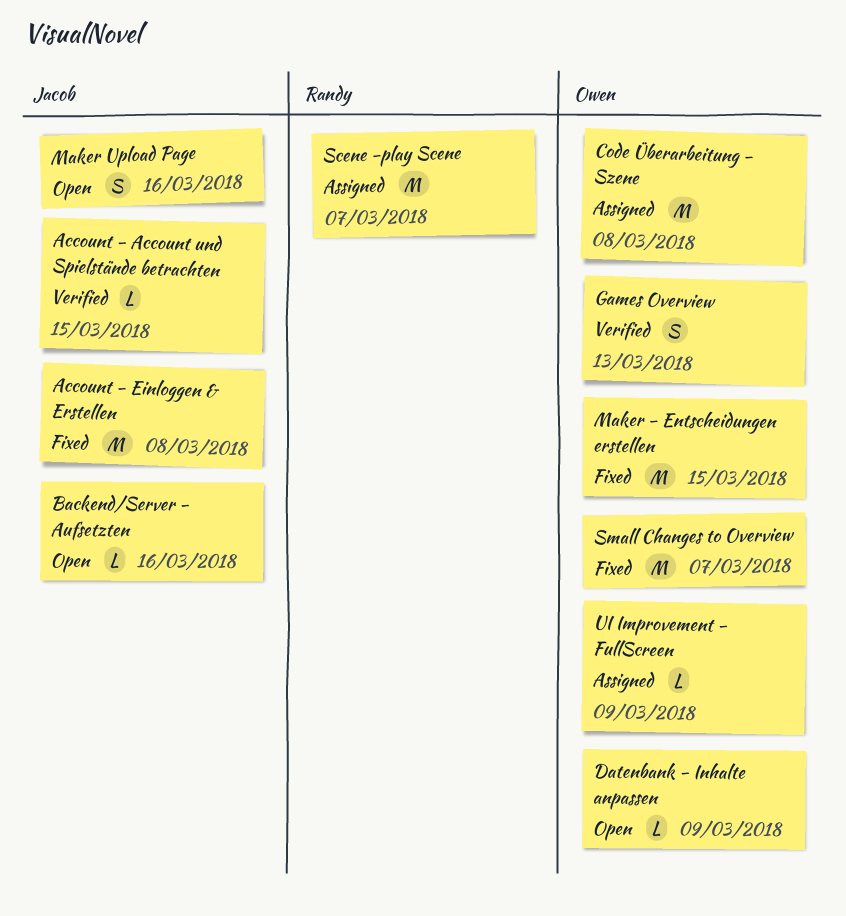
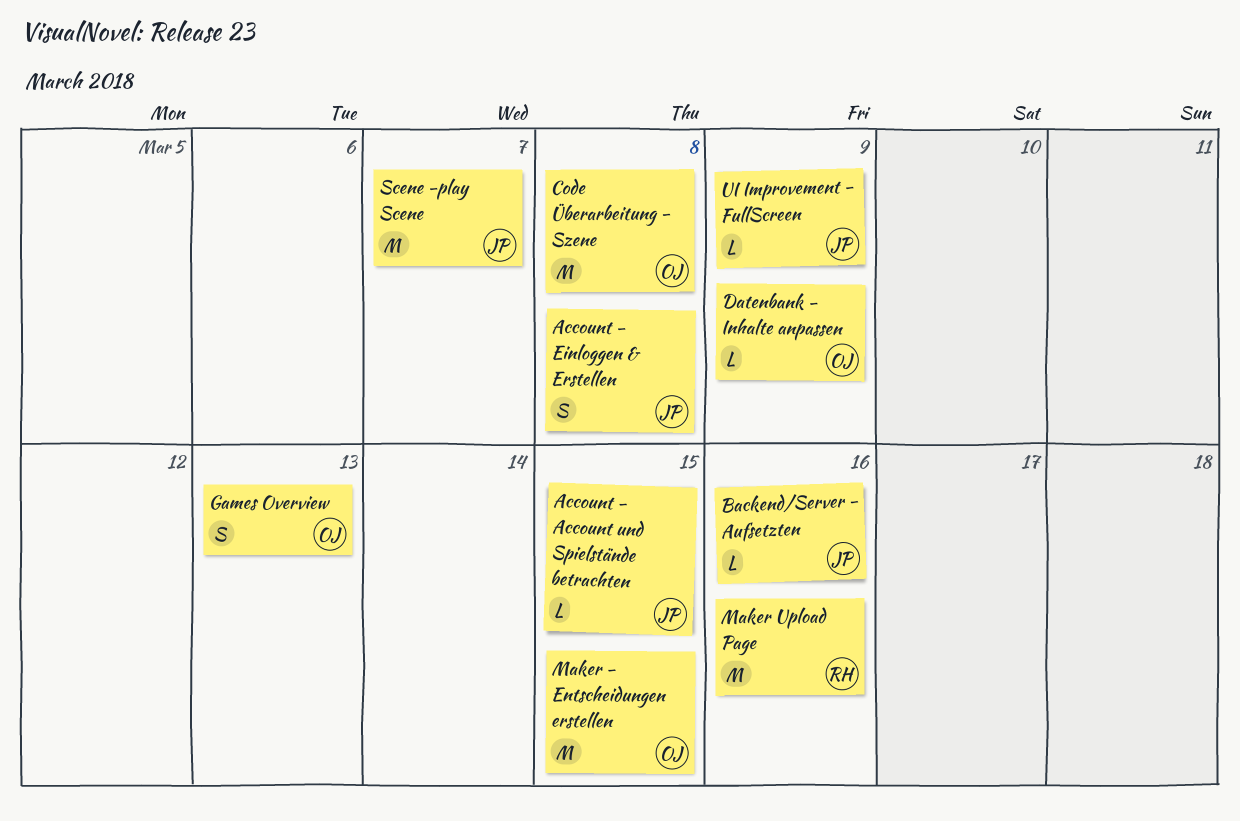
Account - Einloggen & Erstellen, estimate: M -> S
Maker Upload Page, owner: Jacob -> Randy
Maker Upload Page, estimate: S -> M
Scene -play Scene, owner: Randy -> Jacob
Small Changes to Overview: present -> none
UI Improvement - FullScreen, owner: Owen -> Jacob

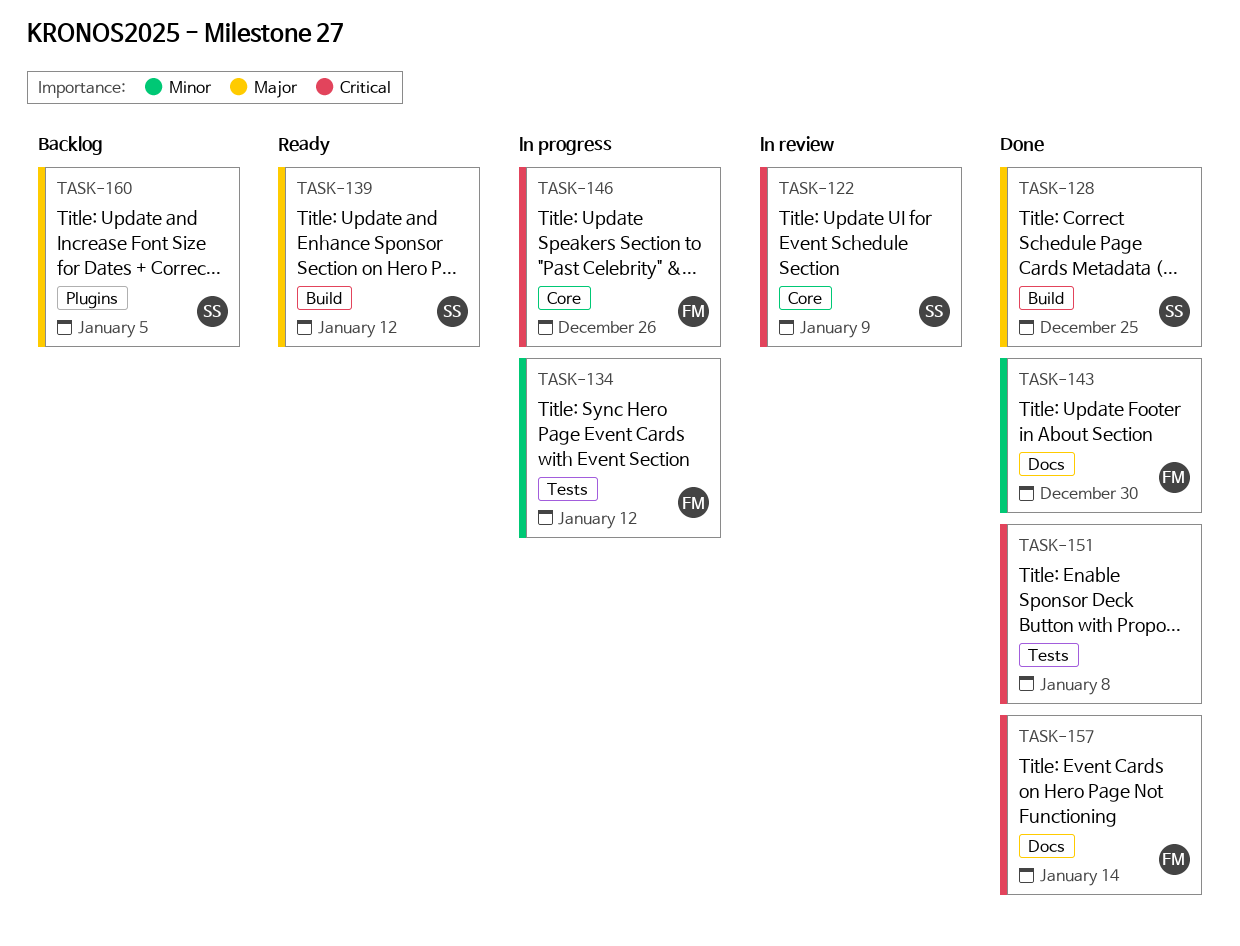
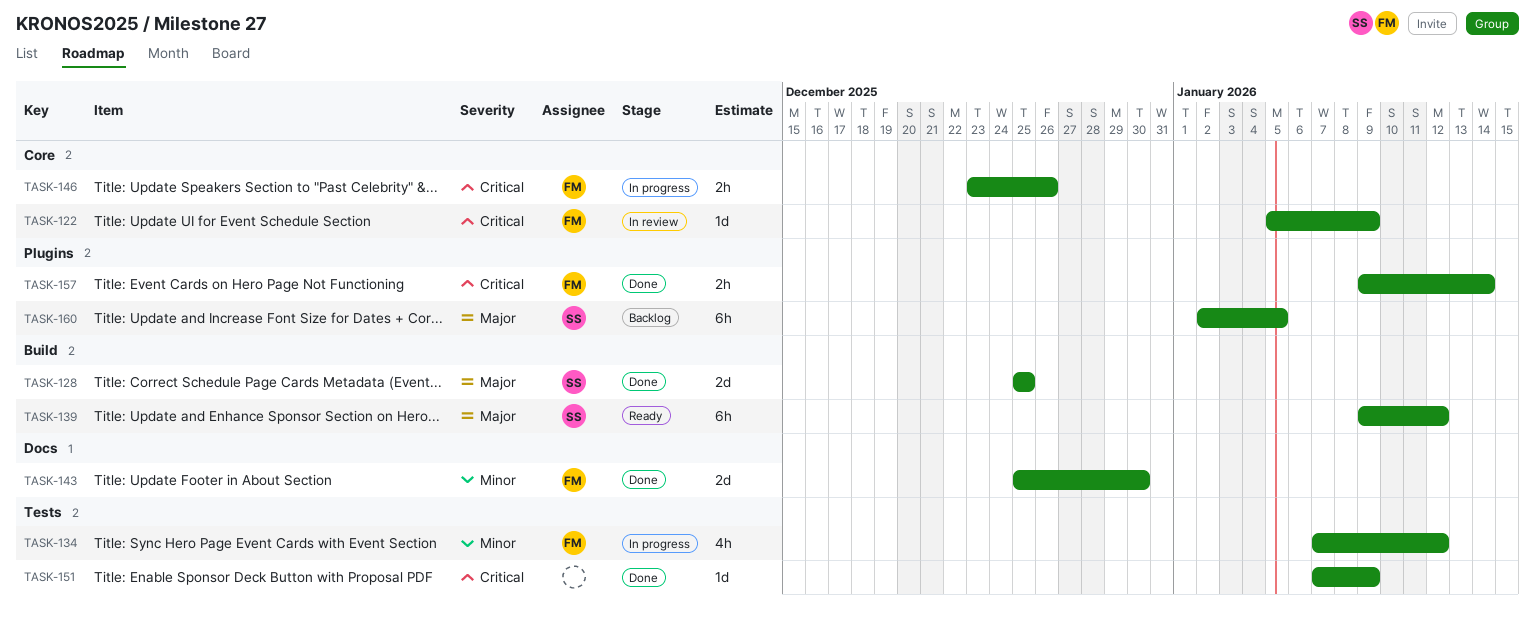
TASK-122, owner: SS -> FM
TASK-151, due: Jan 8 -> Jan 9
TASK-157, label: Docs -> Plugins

---

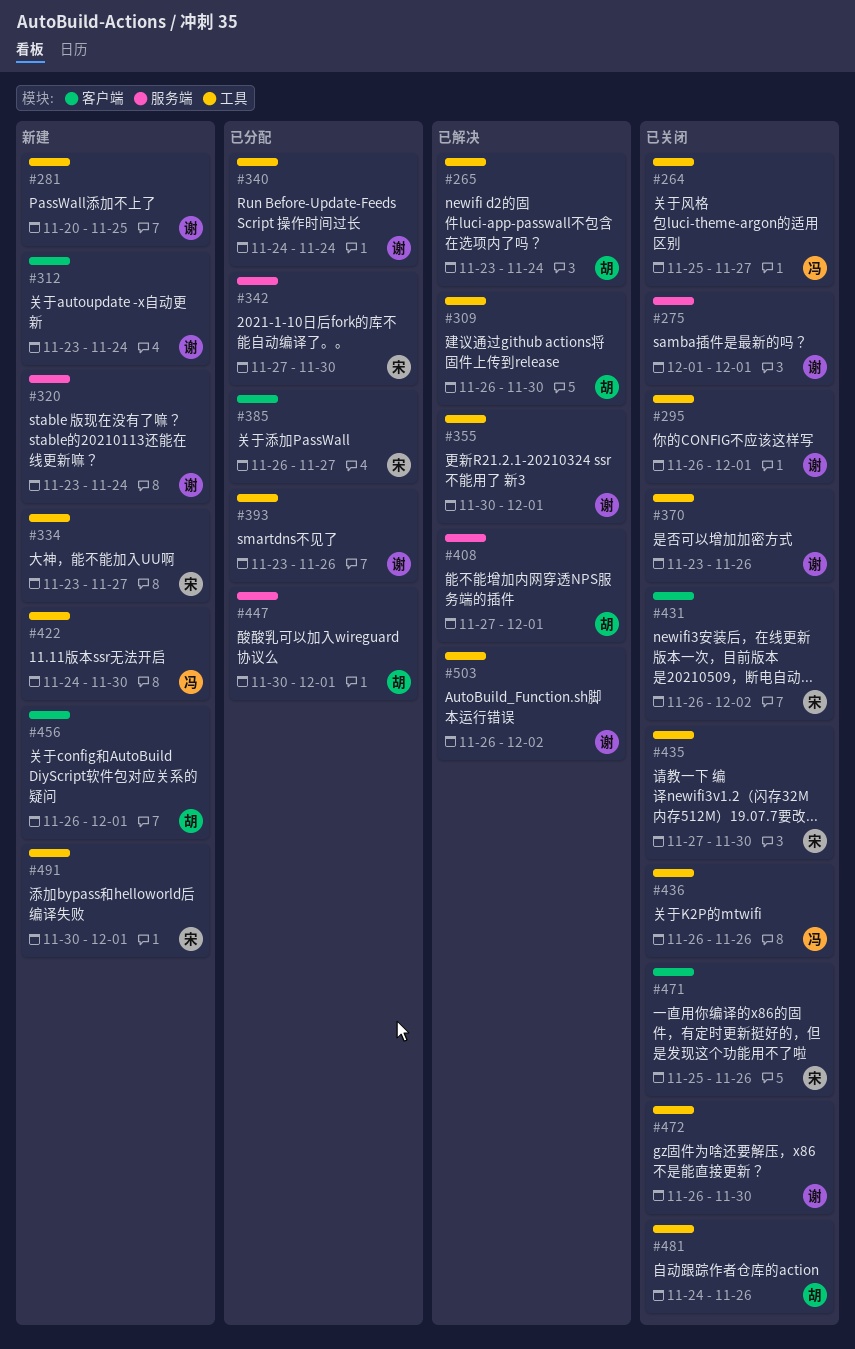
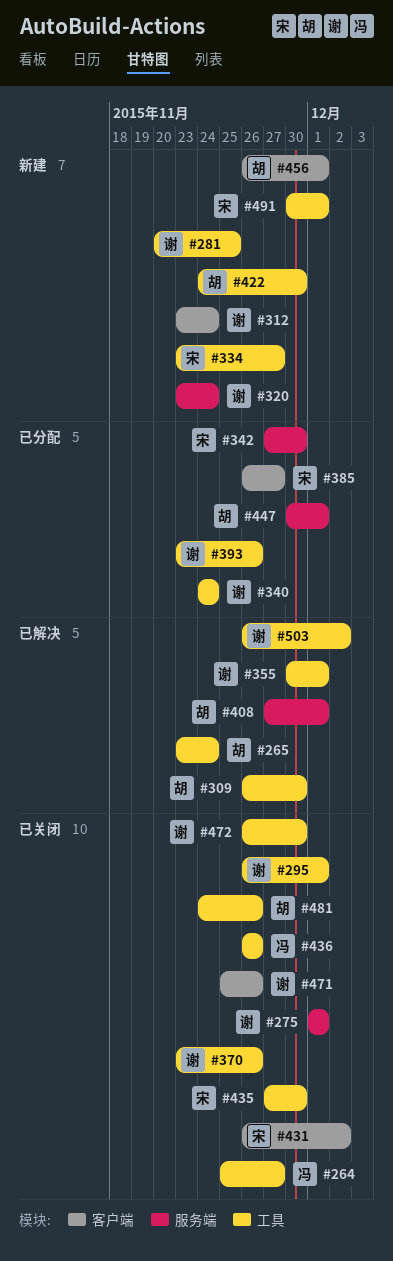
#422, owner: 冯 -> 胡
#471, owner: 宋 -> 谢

Task to carry out
Using the records above, set down exactly the lines from the one with "Account - Einloggen" through the one with "UI Improvement - FullScreen, owner: Owen", inclusive, and nothing more.

Solution
Account - Einloggen & Erstellen, estimate: M -> S
Maker Upload Page, owner: Jacob -> Randy
Maker Upload Page, estimate: S -> M
Scene -play Scene, owner: Randy -> Jacob
Small Changes to Overview: present -> none
UI Improvement - FullScreen, owner: Owen -> Jacob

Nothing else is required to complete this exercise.